GIVEN TEXT
· · · · ·

Binary AddiVortes: (Bayesian) Additive Voronoi Tessellations for Binary Classification with an application to Predicting Home Mortgage Application Outcomes

TL;DR

This work extends the AddiVortes framework to binary classification by embedding a probit latent-variable model within a sum-of-tessellations design, enabling probabilistic predictions and uncertainty quantification for binary outcomes. Through data augmentation and Bayesian backfitting, the method captures complex, local covariate interactions via multiple Voronoi tessellations while applying regularization to prevent overfitting. Empirical results on benchmark binary datasets and a mortgage-approval application show AddiVortes frequently achieves superior AUC and competitive accuracy relative to RF, BART, and XGBoost, with notable interpretability through variable inclusion and posterior intervals. The mortgage analysis demonstrates practical impact for financial decision-making, combining strong predictive performance with transparent, region-specific influence of covariates, and the approach is positioned for extensions to multinomial and time-to-event contexts.

Abstract

The Additive Voronoi Tessellations (AddiVortes) model is a multivariate regression model that uses multiple Voronoi tessellations to partition the covariate space for an additive ensemble model. In this paper, the AddiVortes framework is extended to binary classification by incorporating a probit model with a latent variable formulation. Specifically, we utilise a data augmentation technique, where a latent variable is introduced and the binary response is determined via thresholding. In most cases, the AddiVortes model outperforms random forests, BART and other leading black-box regression models when compared using a range of metrics. A comprehensive analysis is conducted using AddiVortes to predict an individual's likelihood of being approved for a home mortgage, based on a range of covariates. This evaluation highlights the model's effectiveness in capturing complex relationships within the data and its potential for improving decision-making in mortgage approval processes.

Figures (8)

• Figure 1: Example of predictive modelling using a two-dimensional Voronoi tessellation with centres at crosses, labelled with output values $(\mu_1,\ldots,\mu_8)$ associated to the given cell. Samples are represented by points with their output value corresponding to the cell they are in. AddiVortes.
• Figure 2: The rotational axis function with $\theta = \pi/6$ (left); the predicted probability of rotated axis function for AddiVortes (middle) and BART (right).
• Figure 3: The sinusoid function with $\alpha=0.5$ (left); the predicted probability of sinusoid for AddiVortes (middle) and BART (right).
• Figure 4: The accuracy of prediction for AddiVortes and competing methods for the rotated axis function for varying $\theta$ (left) and the sinusoid function for varying $\alpha$.
• Figure 5: A boxplot of the accuracy values for each competing method on the home mortgage dataset.

· · · · ·

DATA EXTRACT
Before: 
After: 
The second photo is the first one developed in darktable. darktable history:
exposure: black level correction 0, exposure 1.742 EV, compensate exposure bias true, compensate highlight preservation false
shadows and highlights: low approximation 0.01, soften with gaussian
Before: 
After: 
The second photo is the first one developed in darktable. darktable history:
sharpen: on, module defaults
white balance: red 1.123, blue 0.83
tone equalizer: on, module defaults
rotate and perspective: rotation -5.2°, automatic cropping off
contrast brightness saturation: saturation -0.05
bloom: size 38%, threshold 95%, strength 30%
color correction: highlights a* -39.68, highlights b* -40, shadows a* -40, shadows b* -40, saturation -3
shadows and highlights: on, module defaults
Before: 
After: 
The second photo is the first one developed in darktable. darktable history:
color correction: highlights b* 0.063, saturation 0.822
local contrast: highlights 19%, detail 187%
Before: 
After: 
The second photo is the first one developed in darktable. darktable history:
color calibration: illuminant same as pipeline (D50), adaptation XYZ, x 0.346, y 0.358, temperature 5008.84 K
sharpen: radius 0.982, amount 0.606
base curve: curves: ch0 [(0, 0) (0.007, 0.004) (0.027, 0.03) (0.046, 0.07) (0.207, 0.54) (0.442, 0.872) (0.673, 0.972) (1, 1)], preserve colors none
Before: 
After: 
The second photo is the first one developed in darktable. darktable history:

· · · · ·

TASK INSTRUCTIONS
**a.** Rewrite the AddiVortes text between "Figures (8)" and "home mortgage dataset.", inclusive, replacing "sinusoid" with "sine wave".
**b.** According to the AddiVortes text, what is incorporated into the framework to extend it to binary classification?
**c.** Say whether each statement agrees with the AddiVortes text, answering yes or no and quoting the words that decide it. (i) The mortgage analysis predicts an individual's likelihood of being approved for a home mortgage. (ii) Figure 5 is a boxplot of AUC values for each competing method. (iii) The approach is positioned for extension to multinomial contexts.
The data have no connection to the AddiVortes text.

TASK-BY-TASK RESULTS
**a.**
Figures (8)

• Figure 1: Example of predictive modelling using a two-dimensional Voronoi tessellation with centres at crosses, labelled with output values $(\mu_1,\ldots,\mu_8)$ associated to the given cell. Samples are represented by points with their output value corresponding to the cell they are in. AddiVortes.
• Figure 2: The rotational axis function with $\theta = \pi/6$ (left); the predicted probability of rotated axis function for AddiVortes (middle) and BART (right).
• Figure 3: The sine wave function with $\alpha=0.5$ (left); the predicted probability of sine wave for AddiVortes (middle) and BART (right).
• Figure 4: The accuracy of prediction for AddiVortes and competing methods for the rotated axis function for varying $\theta$ (left) and the sine wave function for varying $\alpha$.
• Figure 5: A boxplot of the accuracy values for each competing method on the home mortgage dataset.

**b.** A probit model with a latent variable formulation.

**c.**
(i) Yes: "to predict an individual's likelihood of being approved for a home mortgage"
(ii) No: "A boxplot of the accuracy values for each competing method on the home mortgage dataset"
(iii) Yes: "the approach is positioned for extensions to multinomial and time-to-event contexts"